Will real honey crystallize? The truth is this

Will real honey crystallize? The truth is this

Will honey crystallize? The truth is this

In recent years, as fake honey has become more and more common in the market, many citizens are reluctant to buy honey for consumption. Recently, it has been circulated online that real honey will crystallize while fake honey will not, and this can be used to determine the authenticity of honey. Is this method true? Let’s take a closer look at whether real honey will crystallize!

Honey is a natural nutrient with complex ingredients, containing more than 180 ingredients including water, carbohydrates, acid compounds, vitamins, minerals, proteins (biological enzymes), aromatic compounds, etc. The complex composition gives honey a unique physical property: crystallization.

After Ji'antang's new honey comes out of the beehive, it is usually in liquid form. As the temperature and humidity of the storage environment change, most of the honey will gradually crystallize, changing from liquid to a viscous paste. A high degree of crystallization may even cause lumps to form.

Many consumers who do not know the truth will think that this is spoiled, or even think that it is fake honey, caused by the addition of white sugar. In fact, honey that is actually mixed with white sugar is not easy to crystallize. Honey that is easy to crystallize is pure honey.

Honey Why does honey crystallize?

The crystallization of honey is a physical change phenomenon, just like the freezing of water. Its chemical composition and nutritional value do not change, and it will not affect the quality of honey.

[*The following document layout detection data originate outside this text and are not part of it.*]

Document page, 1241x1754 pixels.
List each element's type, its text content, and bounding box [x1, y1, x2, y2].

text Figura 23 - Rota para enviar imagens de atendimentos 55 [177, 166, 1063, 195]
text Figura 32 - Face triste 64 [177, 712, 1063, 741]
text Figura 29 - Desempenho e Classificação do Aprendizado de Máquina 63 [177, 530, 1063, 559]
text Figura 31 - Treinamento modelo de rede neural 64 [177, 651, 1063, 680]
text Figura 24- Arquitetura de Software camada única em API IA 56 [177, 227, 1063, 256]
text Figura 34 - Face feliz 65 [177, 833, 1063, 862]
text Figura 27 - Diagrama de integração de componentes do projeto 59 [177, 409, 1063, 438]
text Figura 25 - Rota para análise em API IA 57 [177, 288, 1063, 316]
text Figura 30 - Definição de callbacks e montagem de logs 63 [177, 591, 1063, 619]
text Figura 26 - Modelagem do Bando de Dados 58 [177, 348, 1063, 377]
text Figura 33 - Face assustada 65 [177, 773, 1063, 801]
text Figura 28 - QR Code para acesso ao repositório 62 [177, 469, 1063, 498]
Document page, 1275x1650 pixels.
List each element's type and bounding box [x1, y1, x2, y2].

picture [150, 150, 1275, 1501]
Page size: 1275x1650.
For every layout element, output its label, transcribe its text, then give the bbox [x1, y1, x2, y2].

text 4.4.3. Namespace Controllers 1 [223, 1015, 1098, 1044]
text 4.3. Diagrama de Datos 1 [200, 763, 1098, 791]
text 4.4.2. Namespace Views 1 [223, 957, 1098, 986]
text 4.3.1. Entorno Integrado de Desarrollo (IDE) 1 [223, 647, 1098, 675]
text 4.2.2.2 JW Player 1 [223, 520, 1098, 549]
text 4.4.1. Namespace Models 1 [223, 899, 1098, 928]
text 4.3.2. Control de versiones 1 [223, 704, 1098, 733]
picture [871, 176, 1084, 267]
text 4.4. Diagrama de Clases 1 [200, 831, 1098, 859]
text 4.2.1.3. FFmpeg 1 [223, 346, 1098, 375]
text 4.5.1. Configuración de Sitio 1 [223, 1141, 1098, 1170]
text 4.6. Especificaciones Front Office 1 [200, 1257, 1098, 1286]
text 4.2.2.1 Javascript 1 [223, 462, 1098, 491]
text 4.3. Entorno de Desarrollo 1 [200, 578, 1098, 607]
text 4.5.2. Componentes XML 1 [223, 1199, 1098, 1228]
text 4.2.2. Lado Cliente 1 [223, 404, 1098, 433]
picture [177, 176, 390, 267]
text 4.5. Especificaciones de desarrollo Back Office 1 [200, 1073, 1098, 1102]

The crystallization of Ji'antang honey is actually caused by glucose in honey, which mainly depends on the ratio between glucose and fructose (not easy to crystallize) in honey, that is, the percentage of glucose in reducing sugar. Generally speaking, when the ratio of glucose to fructose is 1:1, crystallization is slow; when the ratio is 1:2, crystallization generally does not occur; when the ratio is 1:0.9 and the glucose content is higher than the fructose content, crystallization is very fast when the temperature is suitable!

Temperature also affects the speed of honey crystallization, which is also the most intuitive. When the temperature drops to 13-14 degrees, most honey begins to slowly crystallize, and the crystallization speed of honey accelerates at 4-6 degrees.

Because honey comes from different sources, the degree of crystallization varies. Some honeys are very difficult to crystallize, and only appear semi-crystallized or become viscous under low temperature conditions. For example, the crystals of linden honey are fine, while the crystals of tung oil honey are coarse. Honey from the same source has a high degree of Baume (an index reflecting the proportion of nutrients in honey) with tight and delicate crystals, while honey with a low degree of Baume has loose crystals and coarse grains.

How to identify real and fake crystallized honey?

In order to make profits, some unscrupulous vendors artificially create crystallization in low-quality honey (such as immature honey with low Baume degree). This crystallization usually comes from sucrose and can be comprehensively identified using the following two simple methods:

① Take a little crystallized honey, put it on the tip of your tongue, and then hold it in your mouth. If you can feel it gradually melting naturally, it is natural crystallization of honey. If it melts very slowly and feels too hard and gritty, it may be problematic honey.

② Take a little honey and put it on the back of your left hand. Then use the back of your right hand to gently massage the back of your left hand. You will feel the crystals gradually disappear from small particles, and the feeling of contact with the skin gradually changes from fine sand to smooth. This is natural crystallization (you can also rub it between two fingers).